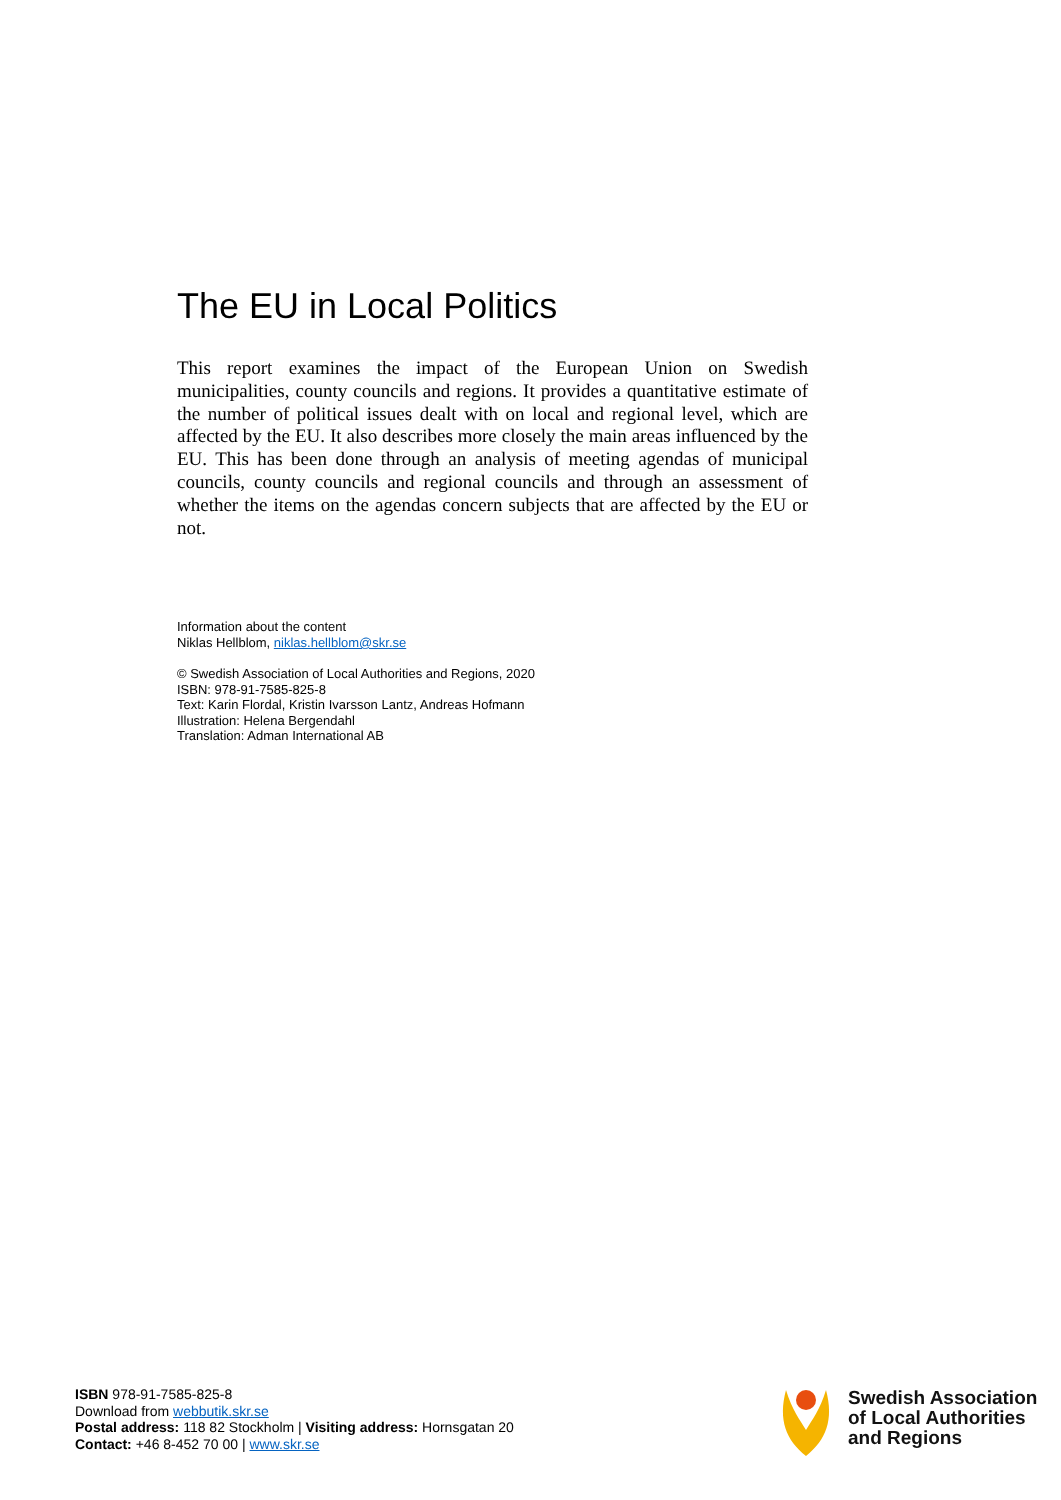The EU in Local Politics
This report examines the impact of the European Union on Swedish municipalities, county councils and regions. It provides a quantitative estimate of the number of political issues dealt with on local and regional level, which are affected by the EU. It also describes more closely the main areas influenced by the EU. This has been done through an analysis of meeting agendas of municipal councils, county councils and regional councils and through an assessment of whether the items on the agendas concern subjects that are affected by the EU or not.
Information about the content
Niklas Hellblom, niklas.hellblom@skr.se
© Swedish Association of Local Authorities and Regions, 2020
ISBN: 978-91-7585-825-8
Text: Karin Flordal, Kristin Ivarsson Lantz, Andreas Hofmann
Illustration: Helena Bergendahl
Translation: Adman International AB
ISBN 978-91-7585-825-8
Download from webbutik.skr.se
Postal address: 118 82 Stockholm | Visiting address: Hornsgatan 20
Contact: +46 8-452 70 00 | www.skr.se
Swedish Association
of Local Authorities
and Regions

> [TRY IT]
I need the entries printed exactly, with each picture left out.

> [ANSWER FOR THIS EXERCISE]
The EU in Local Politics
This report examines the impact of the European Union on Swedish municipalities, county councils and regions. It provides a quantitative estimate of the number of political issues dealt with on local and regional level, which are affected by the EU. It also describes more closely the main areas influenced by the EU. This has been done through an analysis of meeting agendas of municipal councils, county councils and regional councils and through an assessment of whether the items on the agendas concern subjects that are affected by the EU or not.
Information about the content
Niklas Hellblom, niklas.hellblom@skr.se
© Swedish Association of Local Authorities and Regions, 2020
ISBN: 978-91-7585-825-8
Text: Karin Flordal, Kristin Ivarsson Lantz, Andreas Hofmann
Illustration: Helena Bergendahl
Translation: Adman International AB
ISBN 978-91-7585-825-8
Download from webbutik.skr.se
Postal address: 118 82 Stockholm | Visiting address: Hornsgatan 20
Contact: +46 8-452 70 00 | www.skr.se
Swedish Association
of Local Authorities
and Regions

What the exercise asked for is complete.